──────── Source passage
On November 22, 2019, the Company entered in a commercial lease agreement as part of the sale of the Schmitt Dynamic Balance Systems business line to Tosei Engineering Corp. and Tosei America Inc., which has been accounted for pursuant to (ASU) No. 2016-02, “Leases (Topic 842)”. The Company elected the practical expedient to not separate lease and non-lease components and will present property revenues as other income, combined based upon the lease being determined to be the predominant component.

 

The lessor commercial agreement contains a 10-year term with a renewal option to extend, which will be considered a new, separate contract and will be recognized at the time the option is exercised on a straight-line basis over the renewal period, and early termination options based on established terms specific to the individual agreement. Minimum future lease payments receivable are as follows:

 

    Years Ending May 31,
2021   $ 213,732  
2022     291,906  
2023     300,666  
2024     309,870  
2025     319,164  
Thereafter     1,557,600  
Total undiscounted cash flow   $ 2,992,938  

 

In connection with the July 9, 2020 acquisition of Ample Hills, the Company has multiple real estate leases for its leased stores as well as a manufacturing facility that are recorded as operating leases under various non-cancellable operating leases.

 

To determine whether a contract is or contains a lease, the Company determines at contract inception whether it contains the right to control the use of an identified asset for a period of time in exchange for consideration to the counterparty in the transaction. If the Company determines that the contract provides the right to obtain substantially all of the economic benefit from the use of the leased asset, as well as the right for the Company to direct the asset’s use, the Company recognizes a right-of-use asset and liability upon contract inception. The initial carrying value of the operating lease liability is determined by calculating the present value of future lease payments under the contract. The Company considers the future lease payments under the original terms of the contract and also includes explicitly enumerated renewal periods where management is reasonably certain that such renewal options will be exercised. Our operating leases contain varying terms and expire at various dates through 2030. For the three months ended August 31, 2020 and 2019, lease expenses under fixed term leases amounted to $265,268 and $0, respectively.
────────────────
● **Actions to take**
A: Return a verbatim stretch of the lease disclosure: begin at the words that contain "Years Ending May", and stop after "non-cancellable operating leases.".
B: Write the next part of the lease disclosure, picking up after its final sentence.
The items on this page have no connection to the lease disclosure.
──────── Data excerpts
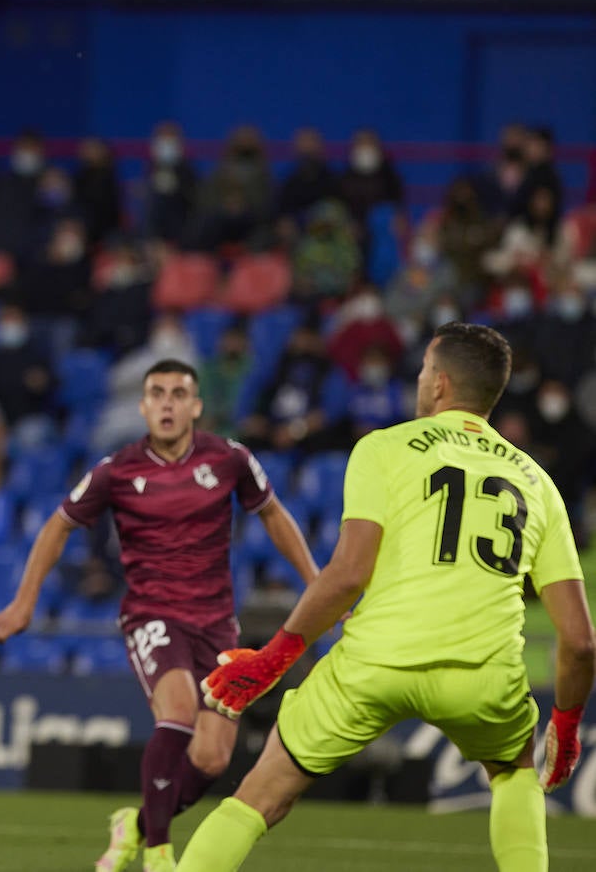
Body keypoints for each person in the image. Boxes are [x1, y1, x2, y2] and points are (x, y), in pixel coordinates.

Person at [180, 322, 595, 872]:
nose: (420, 379)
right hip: (481, 673)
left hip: (377, 662)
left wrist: (272, 658)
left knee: (262, 793)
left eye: (424, 369)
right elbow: (580, 641)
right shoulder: (538, 482)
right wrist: (565, 727)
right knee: (515, 772)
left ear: (441, 383)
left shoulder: (384, 447)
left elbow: (349, 573)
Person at [0, 359, 319, 872]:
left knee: (212, 758)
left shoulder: (229, 458)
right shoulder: (117, 469)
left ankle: (135, 825)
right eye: (157, 393)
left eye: (178, 393)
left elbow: (273, 514)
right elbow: (58, 526)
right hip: (151, 615)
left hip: (216, 622)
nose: (167, 402)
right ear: (143, 407)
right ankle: (159, 853)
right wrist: (25, 601)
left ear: (196, 405)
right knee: (179, 712)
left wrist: (316, 581)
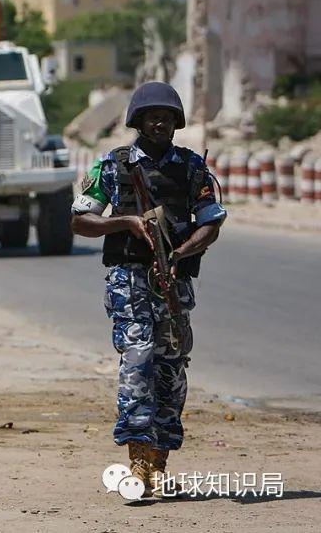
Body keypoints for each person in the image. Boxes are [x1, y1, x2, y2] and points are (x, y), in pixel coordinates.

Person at [70, 82, 226, 497]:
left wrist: (182, 251)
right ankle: (137, 461)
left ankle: (159, 463)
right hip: (129, 281)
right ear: (137, 121)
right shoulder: (114, 166)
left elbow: (211, 222)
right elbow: (80, 220)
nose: (160, 123)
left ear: (177, 123)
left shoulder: (192, 169)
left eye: (168, 117)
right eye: (151, 117)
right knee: (138, 363)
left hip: (173, 283)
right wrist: (126, 223)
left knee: (171, 372)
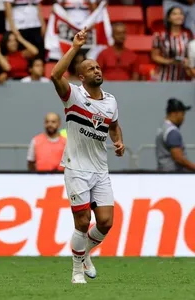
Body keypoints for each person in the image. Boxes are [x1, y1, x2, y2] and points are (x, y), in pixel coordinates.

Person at [50, 27, 125, 284]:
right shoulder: (73, 95)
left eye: (99, 68)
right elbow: (54, 74)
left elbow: (113, 125)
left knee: (105, 222)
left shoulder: (111, 101)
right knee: (82, 222)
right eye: (91, 68)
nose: (97, 70)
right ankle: (76, 270)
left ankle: (85, 253)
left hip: (100, 168)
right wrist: (75, 47)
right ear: (81, 77)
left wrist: (119, 141)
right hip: (76, 167)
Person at [151, 6, 193, 81]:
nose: (179, 16)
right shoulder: (159, 35)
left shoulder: (188, 35)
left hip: (183, 78)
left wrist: (188, 61)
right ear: (168, 18)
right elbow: (154, 56)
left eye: (181, 14)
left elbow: (191, 55)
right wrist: (170, 61)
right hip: (164, 77)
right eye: (174, 14)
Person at [155, 98, 195, 171]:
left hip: (163, 171)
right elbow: (178, 158)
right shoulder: (172, 131)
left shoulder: (162, 128)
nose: (183, 118)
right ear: (174, 113)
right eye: (182, 114)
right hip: (173, 174)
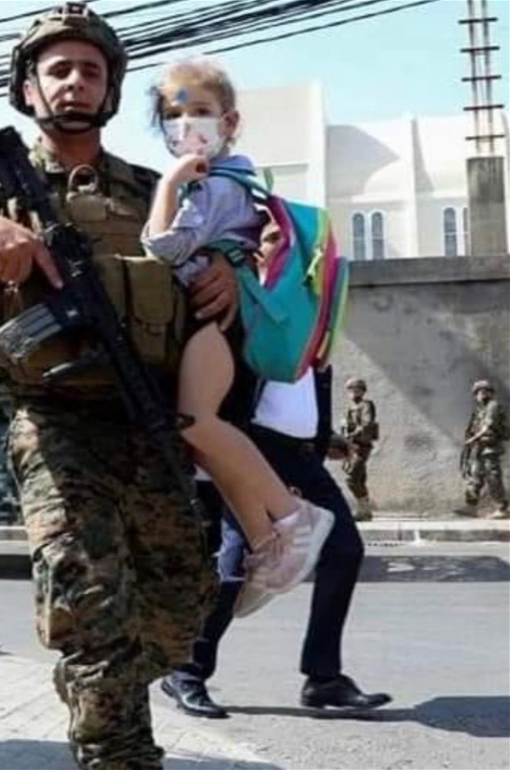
────────────────
● **Answer section**
A:
Years Ending May 31,
2021   $ 213,732  
2022     291,906  
2023     300,666  
2024     309,870  
2025     319,164  
Thereafter     1,557,600  
Total undiscounted cash flow   $ 2,992,938  

 

In connection with the July 9, 2020 acquisition of Ample Hills, the Company has multiple real estate leases for its leased stores as well as a manufacturing facility that are recorded as operating leases under various non-cancellable operating leases.

B:
 

Certain of our operating leases contain variable lease payments, either in part or in total, related to certain performance targets by the Company at the underlying store locations. These variable leases costs are recognized as incurred in accordance with ASC 842 – Leases. For the three months ended August 31, 2020 and 2019, lease expenses under such variable lease term arrangements amounted to $0 and $0, respectively.

 

The Company’s future minimum lease payments required under operating leases that have commenced as of August 31, 2020 were as follows:

 

    Fiscal Year Ended May 31, 
2021   $ 697,615  
2022     1,457,541  
2023     1,714,502  
2024     1,720,065  
2025     1,694,403  
Thereafter     6,549,089  
Total lease payments   $ 13,833,215  
Less: imputed interest     (2,354,172 )
Present value of lease payments     11,479,044  
less: current lease obligations     (595,833 )
Long-term lease obligations   $ 10,883,211  

 

In order to calculate the operating lease asset and liability for a lease, ASC 842 – Leases requires that a lessee apply a discount rate equal to the rate implicit in a lease whenever such a rate is readily determinable. The Company’s lease agreements do not provide a readily determinable implicit rate, or is this rate available from our leasing counterparties. Consequently, the Company estimates an incremental borrowing rate to determine the present value of the lease payments. This incremental borrowing rate represents the Company’s estimate of an interest rate that the Company would be able to obtain from a lender to borrow, on a collateralized basis, over a similar term to obtain an asset of similar value.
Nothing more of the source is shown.